Problem requirements » Copy out the data in full and exactly, passing over the pictures.

···

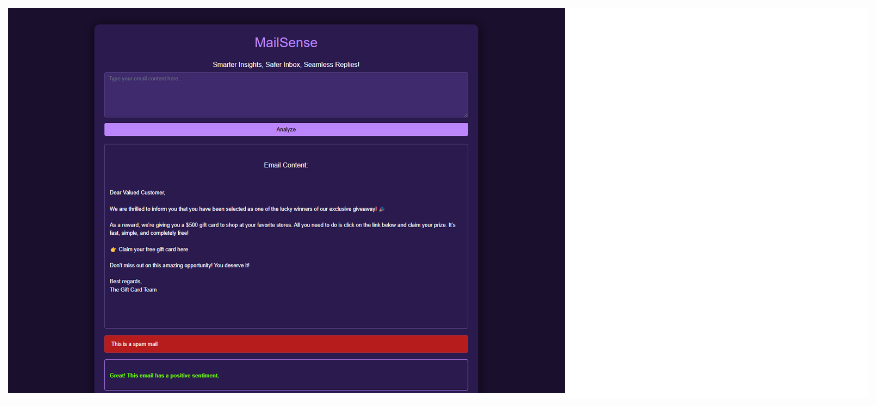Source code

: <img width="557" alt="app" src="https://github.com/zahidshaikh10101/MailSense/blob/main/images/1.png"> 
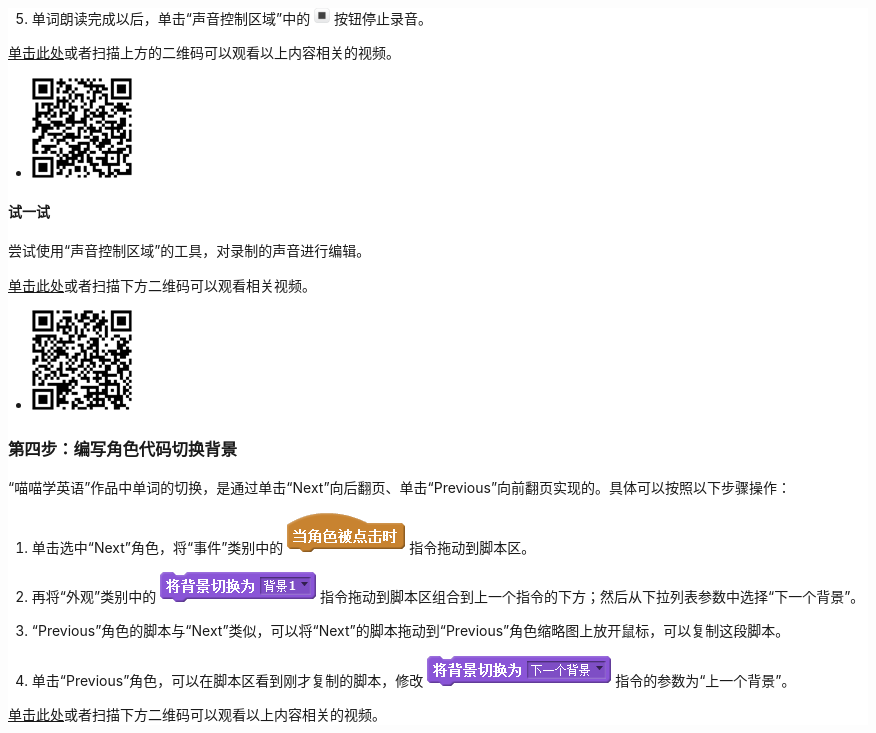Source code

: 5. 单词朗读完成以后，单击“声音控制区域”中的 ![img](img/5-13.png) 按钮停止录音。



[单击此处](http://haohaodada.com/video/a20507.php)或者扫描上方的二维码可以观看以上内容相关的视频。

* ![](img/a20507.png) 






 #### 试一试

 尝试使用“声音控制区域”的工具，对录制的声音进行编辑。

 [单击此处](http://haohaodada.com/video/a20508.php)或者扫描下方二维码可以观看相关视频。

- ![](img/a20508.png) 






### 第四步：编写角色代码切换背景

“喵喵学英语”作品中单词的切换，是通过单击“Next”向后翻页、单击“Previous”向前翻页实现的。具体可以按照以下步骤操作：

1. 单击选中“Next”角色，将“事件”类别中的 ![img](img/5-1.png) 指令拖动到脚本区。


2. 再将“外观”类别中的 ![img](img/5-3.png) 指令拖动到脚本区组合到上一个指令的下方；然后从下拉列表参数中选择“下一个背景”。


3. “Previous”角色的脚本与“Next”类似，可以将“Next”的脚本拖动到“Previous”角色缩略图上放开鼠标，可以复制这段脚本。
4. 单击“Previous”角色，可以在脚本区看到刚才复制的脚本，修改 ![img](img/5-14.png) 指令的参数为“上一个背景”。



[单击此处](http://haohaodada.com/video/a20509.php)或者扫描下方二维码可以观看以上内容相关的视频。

···

Solution to this problem »
Source code

: <img width="557" alt="app" src="https://github.com/zahidshaikh10101/MailSense/blob/main/images/1.png"> 
Source code

: 5. 单词朗读完成以后，单击“声音控制区域”中的 ![img](img/5-13.png) 按钮停止录音。



[单击此处](http://haohaodada.com/video/a20507.php)或者扫描上方的二维码可以观看以上内容相关的视频。

* ![](img/a20507.png) 






 #### 试一试

 尝试使用“声音控制区域”的工具，对录制的声音进行编辑。

 [单击此处](http://haohaodada.com/video/a20508.php)或者扫描下方二维码可以观看相关视频。

- ![](img/a20508.png) 






### 第四步：编写角色代码切换背景

“喵喵学英语”作品中单词的切换，是通过单击“Next”向后翻页、单击“Previous”向前翻页实现的。具体可以按照以下步骤操作：

1. 单击选中“Next”角色，将“事件”类别中的 ![img](img/5-1.png) 指令拖动到脚本区。


2. 再将“外观”类别中的 ![img](img/5-3.png) 指令拖动到脚本区组合到上一个指令的下方；然后从下拉列表参数中选择“下一个背景”。


3. “Previous”角色的脚本与“Next”类似，可以将“Next”的脚本拖动到“Previous”角色缩略图上放开鼠标，可以复制这段脚本。
4. 单击“Previous”角色，可以在脚本区看到刚才复制的脚本，修改 ![img](img/5-14.png) 指令的参数为“上一个背景”。



[单击此处](http://haohaodada.com/video/a20509.php)或者扫描下方二维码可以观看以上内容相关的视频。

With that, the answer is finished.